Hacking Vienna, oder wie man Wien autofeindlicher macht

Eine Woche zurück aus Amsterdam – ich bin nach wie vor von der Lebensqualität dieser Stadt begeistert! Einer Lebensqualität, die in unmittelbarem Zusammenhang zum geringen Autoverkehr steht. Die Leute radeln zur Arbeit, erledigen ihre Einkäufe zu Fuß, an gemütlichen Straßenecken wird gesessen und geplaudert. Mein Lebensmittelpunkt hier in Wien entlang der U6 und damit dem Gürtel könnte kein krasserer Unterschied sein…

Während ich also im verkehrsbelasteten Wien Christoph Chorherrs Blog zu Mobilität und Bauen hoffnungsvoll verfolge, sehe ich zwei Grundannahmen grüner Verkehrspolitik etwas anders:

“Es soll mehr Möglichkeiten für Radfahrer geben.”

Zur ersten Forderung ist zu sagen, dass ich meinen Arbeitsweg mit dem CityBike gratis von Tür zu Tür erledigen könnte. Aber dennoch tue ich es nicht. Grund ist, dass ich mich in Wien als Radfahrer unsicher fühle.
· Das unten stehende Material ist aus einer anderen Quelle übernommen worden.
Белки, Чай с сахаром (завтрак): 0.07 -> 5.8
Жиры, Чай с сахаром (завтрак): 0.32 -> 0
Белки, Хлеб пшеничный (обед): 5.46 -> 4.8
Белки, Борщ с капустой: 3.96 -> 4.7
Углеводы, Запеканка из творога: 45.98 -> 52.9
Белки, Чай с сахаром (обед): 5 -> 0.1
Ich steige erst um, wenn der Straßenverkehr nachgelassen hat. (Wohlgemerkt, mein Umstieg wird von der U-Bahn aufs Rad erfolgen.)

Der öffentliche Verkehr muss attraktiver werden.

Diese zweite Forderung ist schlicht nicht zu erfüllen. Ein Kantinenessen wird nie die Befriedigung eines Á la carte Menüs bringen. Um bei der kulinarischen Metapher zu bleiben, muss daher zumindest das zweite Menü teurer werden (Kostenwahrheit), oder aber könnte es empfindlich länger dauern, bis es serviert wird.

Kurzum: Wien muss daher aktiv autofeindlich und fußgängerfreundlich sein!

Ein kleiner Hack mit großer Wirkung (?)

Als Softwareentwickler liebe ich Lösungen, die günstig, effektiv und notfalls auch reversibel sind. Glücklicherweise gibt es auch im Verkehr immer mehr Software und damit Möglichkeiten, mit wenig Eingriffen sehr viel zu ändern.

Während also über aufwendige Änderungen der STVO, Radstraßen usw. diskutiert wird, wäre meine erste Lösung ein Softwareupdate in der Verkehrsregelung. Sobald ein Fußgänger elektronisch erkannt wird (Kameras, Druckknopf) sollte jede Fußgängerampel ohne Rücksicht auf Wartezeiten der Autofahrer auf grün schalten.

Die Lösung, wenn auch nur ein kleiner Schritt, wäre wohl sehr schnell zu implementieren. Und wenn es dann eines Tages die Autofahrer in die öffentlichen Verkehrsmittel treibt, dann kann ich endlich den Gürtel entlang radeln. (Würden mich nicht andauernd diese querenden Fußgänger stören…)

4 Comments

  • April 29, 2011 - 2011-04-29 9:55:31 | Permalink

    Bei vielen Zebrastreifen sind gelbe Boxen für Menschen mit Gehbehinderung oder Sehschwäche angebracht. Auf der Unterseite (nicht einsehbar) ist ein Button, der löst zwar nicht unmittelbar “rot” für Autofahrer aus, aber zumindest relativ zuverlässlich. Die Zeitkonstante zwischen Knopfdruck und rot-für-Autos zu ändern wäre einen Hack wert 😉

  • May 3, 2011 - 2011-05-03 6:14:19 | Permalink

    Interessanter Artikel. Würde gern mehr Artikel zu der Thematik sehen.

  • May 8, 2011 - 2011-05-08 8:47:38 | Permalink

    Was man nicht im Kopf hat, muss man in den Beinen haben.